What is stunning to me, however, is what happens next. Paul isn’t dead. His friends get him out from under the rock pile and dust him off. Then Paul walks right back into the city of Lystra. You know the guys were thinking, “Paul, you might have taken one too many of those rocks to the noggin; they just tried to kill you in Lystra. Let’s go somewhere else.” But Paul had none of it. He went back into Lystra. He then went to the surrounding towns and even made a return visit to Lystra before moving on.
Now, let me add one more piece of data from Acts 16. Sometime later, Paul made yet another visit to Lystra on a different missionary journey. Here is what happened:
1 Paul came also to Derbe and to Lystra. A disciple was there, named Timothy, the son of a Jewish woman who was a believer, but his father was a Greek. 2 He was well spoken of by the brothers at Lystra and Iconium. 3 Paul wanted Timothy to accompany him, and he took him and circumcised him because of the Jews who were in those places, for they all knew that his father was a Greek.

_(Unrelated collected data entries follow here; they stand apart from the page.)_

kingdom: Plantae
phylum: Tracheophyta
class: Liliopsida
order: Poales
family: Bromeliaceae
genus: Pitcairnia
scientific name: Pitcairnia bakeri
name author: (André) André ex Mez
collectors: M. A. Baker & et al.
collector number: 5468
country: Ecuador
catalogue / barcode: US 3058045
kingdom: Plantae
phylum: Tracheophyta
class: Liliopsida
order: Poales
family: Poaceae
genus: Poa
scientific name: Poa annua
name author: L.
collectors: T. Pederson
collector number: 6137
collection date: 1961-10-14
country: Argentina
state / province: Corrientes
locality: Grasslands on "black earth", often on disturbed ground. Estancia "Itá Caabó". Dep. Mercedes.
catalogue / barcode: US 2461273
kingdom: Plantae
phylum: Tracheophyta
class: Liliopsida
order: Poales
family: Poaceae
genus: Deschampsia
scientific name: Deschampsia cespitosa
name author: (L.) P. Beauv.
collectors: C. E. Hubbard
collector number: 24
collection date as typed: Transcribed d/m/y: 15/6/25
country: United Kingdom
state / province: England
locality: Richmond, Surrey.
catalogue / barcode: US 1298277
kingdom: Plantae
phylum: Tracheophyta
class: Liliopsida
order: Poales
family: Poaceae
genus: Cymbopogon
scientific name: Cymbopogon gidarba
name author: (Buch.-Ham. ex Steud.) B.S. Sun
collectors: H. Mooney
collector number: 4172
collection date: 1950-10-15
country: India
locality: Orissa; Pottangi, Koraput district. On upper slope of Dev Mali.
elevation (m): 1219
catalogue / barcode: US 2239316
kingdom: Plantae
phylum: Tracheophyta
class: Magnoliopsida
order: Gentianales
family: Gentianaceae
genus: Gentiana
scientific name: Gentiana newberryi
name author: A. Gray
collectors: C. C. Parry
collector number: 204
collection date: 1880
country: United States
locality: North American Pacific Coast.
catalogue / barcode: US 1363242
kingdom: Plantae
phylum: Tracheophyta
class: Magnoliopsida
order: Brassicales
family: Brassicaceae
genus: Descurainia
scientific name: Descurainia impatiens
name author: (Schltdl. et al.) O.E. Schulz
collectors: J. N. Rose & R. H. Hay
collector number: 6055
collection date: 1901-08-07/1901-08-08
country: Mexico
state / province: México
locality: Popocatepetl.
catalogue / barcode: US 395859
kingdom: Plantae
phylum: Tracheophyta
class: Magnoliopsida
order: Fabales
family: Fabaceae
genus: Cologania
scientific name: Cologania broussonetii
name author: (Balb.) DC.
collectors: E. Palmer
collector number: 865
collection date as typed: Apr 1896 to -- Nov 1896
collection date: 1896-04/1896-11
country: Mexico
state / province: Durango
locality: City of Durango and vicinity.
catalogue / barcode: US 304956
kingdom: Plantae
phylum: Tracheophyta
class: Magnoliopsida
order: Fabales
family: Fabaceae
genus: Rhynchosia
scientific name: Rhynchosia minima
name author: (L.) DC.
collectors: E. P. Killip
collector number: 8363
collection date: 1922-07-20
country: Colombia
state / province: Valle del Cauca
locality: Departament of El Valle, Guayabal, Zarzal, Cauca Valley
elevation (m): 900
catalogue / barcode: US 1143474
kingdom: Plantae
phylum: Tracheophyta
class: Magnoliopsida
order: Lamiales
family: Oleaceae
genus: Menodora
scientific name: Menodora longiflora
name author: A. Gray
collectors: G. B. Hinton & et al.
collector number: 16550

When Paul returns to Lystra this time, he meets a young man who has come to Christ and who is eager to serve him. Paul picks up a follower in Lystra named Timothy. Of course you know, if you know the bible, that Paul’s young friend Timothy would be as dear as a son to Paul. Timothy would be a true help and encouragement to Paul, even to Paul’s dying day. In one instance Paul described Timothy in this way:
19 I hope in the Lord Jesus to send Timothy to you soon, so that I too may be cheered by news of you. 20 For I have no one like him, who will be genuinely concerned for your welfare.
Don’t’ fail to connect the dots here. Paul walked back into a dangerous place, an uncomfortable place. He did so for the sake of the gospel. Eventually, Paul’s faithful service led to the conversion of Timothy, a friend like no other to Paul. If Paul runs from Lystra, Paul doesn’t gain Timothy to serve with.
What kinds of things make you turn from your own Lystra? Is it big stuff? Has someone hurt you, and so you aren’t going to have any more to do with them? Has a church member offended you, so you’re going to run to the next church down the street? Have you embarrassed yourself in front of someone, and so you are going to avoid them in the future? Or is it smaller? Is your favorite TV show on, so you are going to try to get out of that phone call with your non-Christian friend? Have you had a hard day at work, so maybe skipping tonight’s Bible study is in order?
Christians, I’m not going to try to promise you that every time you walk into a hard situation, you will gain an ally like Timothy for lifelong friendship. What I can promise you is this: When you do what God calls you to do, even when it is hard, God will be glorified and you will have joy. It may work well, or the people may throw rocks at you, but, if you are obeying the word of God, you will be doing something glorious.